After my post of two weeks ago, when I made scones for the first time, you probably guessed what I’d be posting this week.
The morning of the Royal Wedding, I wasn’t going to serve anything other than scones and tea (or hot chocolate where requested). I made the batter for the scones the evening before, and baked them during the pre-wedding festivities on the 29th. And if they look a little well-baked, I can only blame my eagerness to see Kate’s dress for my missing the oven timer when it went off.
I enjoyed every second of the coverage. I sang along with “Guide Me, O Thou Great Jehovah” and I thrilled to the majesty of “Jerusalem”. I held my breath as William struggled to put the ring on Kate’s finger, and I sighed in relief when Prince Philip got through the occasion without a single faux pas. In short, the wedding was perfect.
My youngest daughter and I got up at a quarter to 5 and watched it throughout. My husband joined us just in time for the ceremony. My oldest daughter only ventured into the room to eat a scone, but spent the day talking to her friends about Kate’s look (thumbs-up), the Queen’s look (pretty great for an 85-year old) and William’s look (no one had any idea what he wore).
The basic scone recipe that I used is here. For our festive breakfast, I made two flavours, based on the ingredients I had on hand. Half of the batch was fashioned into chocolate orange scones, while the rest were white chocolate and ginger.

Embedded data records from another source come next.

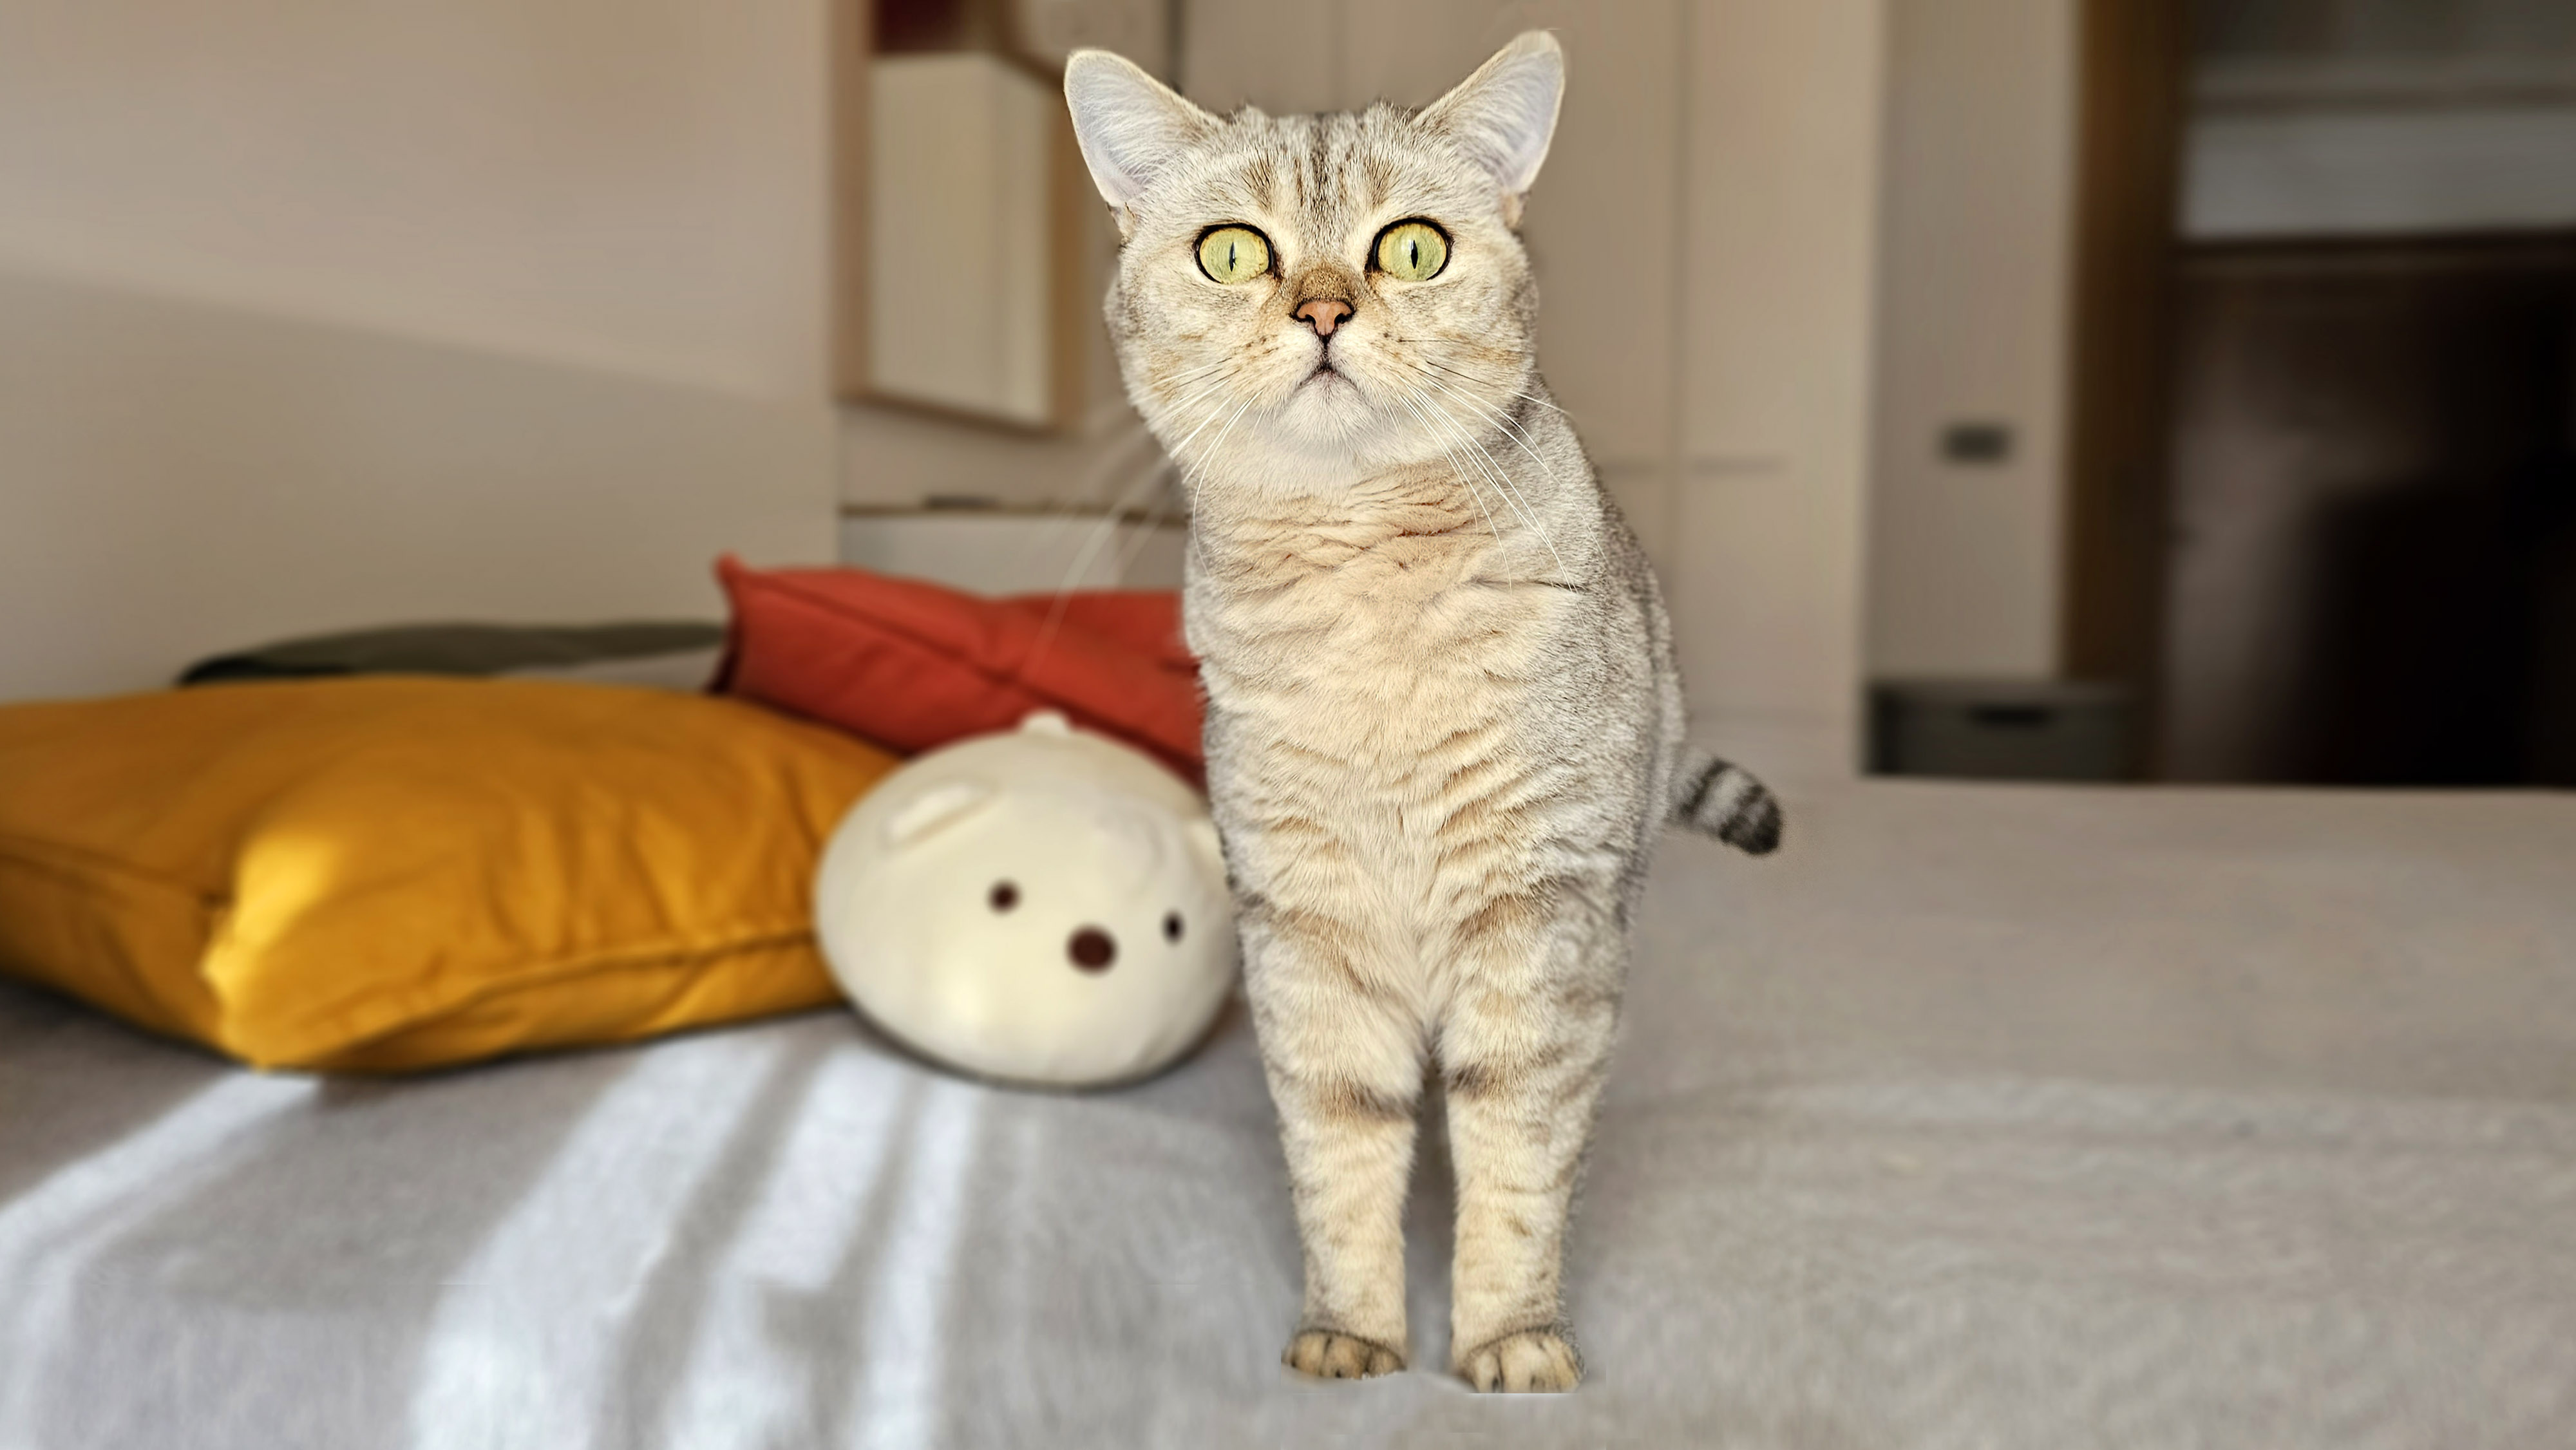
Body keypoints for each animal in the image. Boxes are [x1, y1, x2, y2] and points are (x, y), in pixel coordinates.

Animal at [1064, 31, 1780, 1393]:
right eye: (1231, 251)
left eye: (1410, 248)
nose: (1323, 311)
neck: (1365, 610)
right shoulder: (1305, 928)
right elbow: (1339, 1149)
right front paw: (1353, 1331)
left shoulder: (1539, 917)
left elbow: (1518, 1155)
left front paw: (1508, 1338)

Take a look at the music I’ve posed the scone beside. It’s from a piano book that’s so old (1947), the music was “God Save the King”. Elizabeth didn’t become queen until six years after the book was published. My dad picked up the music book at a yard sale about 35 years ago and it’s become a family staple.
I hope these scones become a family staple for you!
(adapted from Dorie Greenspan’s Baking: From My Home To Yours)
Make scones as directed here, through to the part where you stir the dough with a fork.
Omit the ¾ cup raisins.
In half the dough, add ¼ cup chocolate chips and the grated rind of one orange. In the other half of the batter, add ¼ cup white chocolate chips and two tablespoons of finely minced candied ginger.
Finish the recipe according to the directions.